Pension changes could affect how expats arrange their estate

Brits retiring abroad who are adapting their financial affairs to suit April’s new pension rules are also being advised to reassess their worldwide estate and inheritance plans once they are non-residents of the UK.

"Expat priorities will be slightly different to those of a fellow retiree in the UK, which means that relocating retirees are arguably the group most exposed to any potential pitfalls of the imminent changes," said Angelos Koutsoudes, Head of OverseasGuidesCompany.com, which helps people buy property and move abroad.

"It’s crucial their financial planning takes into account inheritance law and tax in both the UK and their new country of residence, where applicable, as inheritance laws vary by country. It’s so important for expats to check their individual situation and get the right advice to suit their specific requirements. It is far more difficult to reverse a financial arrangement made in the UK after you have moved and are longer resident here, so seeking professional advice as early as possible is critically important.

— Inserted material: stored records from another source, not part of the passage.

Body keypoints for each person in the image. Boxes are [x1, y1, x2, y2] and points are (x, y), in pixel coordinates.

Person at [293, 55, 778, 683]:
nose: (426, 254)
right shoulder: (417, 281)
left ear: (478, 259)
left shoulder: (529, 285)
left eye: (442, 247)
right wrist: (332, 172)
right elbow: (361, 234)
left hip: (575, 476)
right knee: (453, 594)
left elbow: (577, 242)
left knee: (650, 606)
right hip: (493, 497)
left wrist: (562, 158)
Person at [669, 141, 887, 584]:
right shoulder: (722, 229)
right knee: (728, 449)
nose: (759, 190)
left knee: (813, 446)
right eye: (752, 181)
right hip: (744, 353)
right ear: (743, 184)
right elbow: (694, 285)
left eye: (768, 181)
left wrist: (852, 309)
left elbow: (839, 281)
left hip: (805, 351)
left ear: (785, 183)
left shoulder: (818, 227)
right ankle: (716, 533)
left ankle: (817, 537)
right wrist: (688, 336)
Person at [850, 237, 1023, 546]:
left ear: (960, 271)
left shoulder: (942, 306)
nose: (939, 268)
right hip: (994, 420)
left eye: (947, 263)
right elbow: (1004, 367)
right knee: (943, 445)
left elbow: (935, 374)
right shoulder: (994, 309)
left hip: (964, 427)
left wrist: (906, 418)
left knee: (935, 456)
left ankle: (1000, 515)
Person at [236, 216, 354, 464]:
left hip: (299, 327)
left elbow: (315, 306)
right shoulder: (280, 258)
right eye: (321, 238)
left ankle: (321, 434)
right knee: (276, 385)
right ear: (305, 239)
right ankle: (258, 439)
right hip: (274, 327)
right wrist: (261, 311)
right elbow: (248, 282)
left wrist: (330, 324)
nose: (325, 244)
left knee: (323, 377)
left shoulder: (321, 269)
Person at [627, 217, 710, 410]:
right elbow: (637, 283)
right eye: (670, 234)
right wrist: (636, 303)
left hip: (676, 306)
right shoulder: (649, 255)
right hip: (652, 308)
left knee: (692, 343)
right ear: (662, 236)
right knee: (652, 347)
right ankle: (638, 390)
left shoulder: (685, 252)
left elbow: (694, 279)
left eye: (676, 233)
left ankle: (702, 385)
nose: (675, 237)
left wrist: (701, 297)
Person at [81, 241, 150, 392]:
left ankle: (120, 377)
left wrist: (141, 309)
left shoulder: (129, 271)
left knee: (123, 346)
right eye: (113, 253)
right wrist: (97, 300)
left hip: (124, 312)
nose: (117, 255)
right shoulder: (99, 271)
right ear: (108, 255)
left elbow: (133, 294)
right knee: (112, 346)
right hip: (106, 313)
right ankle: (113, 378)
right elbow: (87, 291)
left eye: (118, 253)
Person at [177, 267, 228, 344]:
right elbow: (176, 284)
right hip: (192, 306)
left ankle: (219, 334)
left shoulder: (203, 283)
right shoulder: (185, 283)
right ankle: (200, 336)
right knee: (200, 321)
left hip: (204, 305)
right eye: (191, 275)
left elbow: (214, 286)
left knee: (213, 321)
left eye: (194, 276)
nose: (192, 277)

"Expats with UK assets and a sterling pension or income also need to consider the implications of the exchange rate. When the Pound gains value against the euro, a UK pension is worth more in, for example, Spain or France, however it also means a property in the Eurozone is worth less in pounds — not ideal if you intend to pass it on to UK based heirs. Hence, expats may wish to consider keeping most of their assets in Sterling and based in the UK. Many expats do this by investing in a buy-to-let in the UK when they retire abroad.

"Despite the freedom the new pension rules will bring, expats shouldn’t discount the option of an annuity either. Why? The security of a regular income can bring peace of mind when you’re living abroad, and when managed cleverly with a currency transfer specialist, like Smart Currency Exchange, effects of fluctuating exchange rates can be reduced through solutions such as forward contracts.

"A final tip is to keep a UK bank account open — and unlike abroad, this doesn’t usually cost anything. Apart from anything else, if you’re thinking of applying for one of the new pensioner bonds, you won’t qualify for one without a UK account."